CHAPTER 62 Emerging Surgical Techniques for the Treatment of Meningiomas
INTRAOPERATIVE IMAGING
Image-guided neurosurgery using a navigation system in the traditional operating room is important in the management of many meningiomas because it can localize the tumor and critical structures around it. Intraoperative imaging is a useful further development because it compensates for brain shift, allows accurate navigation, and gives verification of what has been done surgically before the patient leaves the operating room.1 Current intraoperative imaging modalities offering real-time imaging are computed tomography (CT), magnetic resonance imaging (MRI), and ultrasound. Other modalities may help define the tumor by cellular techniques—these include photodynamic imaging, radio immune imaging, and infrared imaging with ala or other material. These extend the capacity of the surgeon significantly but are not discussed here.
Brain shift may result from fluid shifts, reduction in tumor volume as the tumor is resected, changes in arterial pCO2, and cerebrospinal fluid (CSF) loss after opening of the dura.2–5 It makes guidance from preoperative images potentially and variably inaccurate. Intraoperative brain surface deformations greater than 10 mm have been documented within 1 hour of opening the dura. The error induced by this type of shift may be even larger in the presence of hydrocephalus or preexisting loss of parenchymal volume. Intra-operative imaging was in part created to overcome the effect of brain shifting.

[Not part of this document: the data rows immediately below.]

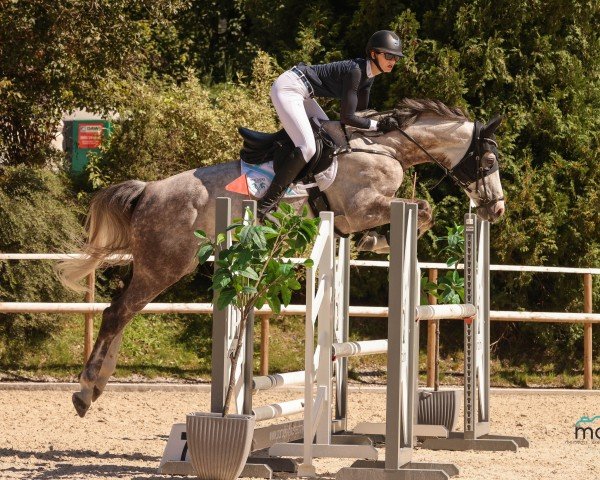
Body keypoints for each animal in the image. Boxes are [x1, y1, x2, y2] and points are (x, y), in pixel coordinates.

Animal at [57, 98, 506, 416]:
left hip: (161, 265)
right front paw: (376, 241)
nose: (496, 209)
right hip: (165, 265)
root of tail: (149, 191)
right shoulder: (360, 208)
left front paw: (370, 242)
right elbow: (424, 210)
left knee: (122, 311)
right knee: (117, 312)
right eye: (488, 160)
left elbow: (418, 213)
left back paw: (95, 386)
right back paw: (86, 390)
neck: (385, 148)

CT in Intraoperative Imaging
CT has good tissue resolution but has traditionally been limited to uniplanar imaging and has the disadvantage of radiation of the patient and surgical team. As post-processing becomes more sophisticated and as radiation doses lessen, these may become less important. Lunsford and colleagues have extensive experience with CT in guiding tumor resection.6
Intraoperative Ultrasonography
Ultrasound is less expensive and less bulky than CT or MRI. It guides operative neurosurgery by differences in physical properties of the tumor and may show vasculature, which is quite helpful in larger meningiomas. Images may be difficult to interpret because echogenic structures may not reliably discern normal from abnormal tissue, and air bubbles or blood products in the surgical field may cause misinterpretation of ultrasound images.7–9 It is a potentially important modality, however, for working within the surgical field once it is exposed, and its importance for assessing residual tumor and vascularity in skull-base meningiomas has not been evaluated. As new three-dimensional systems become available, this may be the most widely available and useful technique for intraoperative imaging.7
Intraoperative MRI
Intraoperative MRI allows multiplanar imaging of changes during surgery, accurate navigation, immediate assessment of such complications as hemorrhage, and verification of the planned resection. The first system was the GE Signa 0.5 tesla “double doughnut” installed at Brigham & Women?’s Hospital (BWH) in 1994.1 The first brain tumor extirpation guided by intraoperative magnetic resonance was in 1996 at BWH. Multiplanar imaging, tissue discrimination, and absence of ionizing radiation have all contributed to the development of MRI as a tool for guiding interventional procedures, and there are more than 50 installations worldwide at the time of writing of this chapter.8–18 Imaging sequences such as MR spectroscopy, functional MR, diffusion-weighted imaging, perfusion weighted imaging, MR angiography, and MR venography, are all possible with high-field systems and can significantly influence the decision-making process of the neurosurgeon.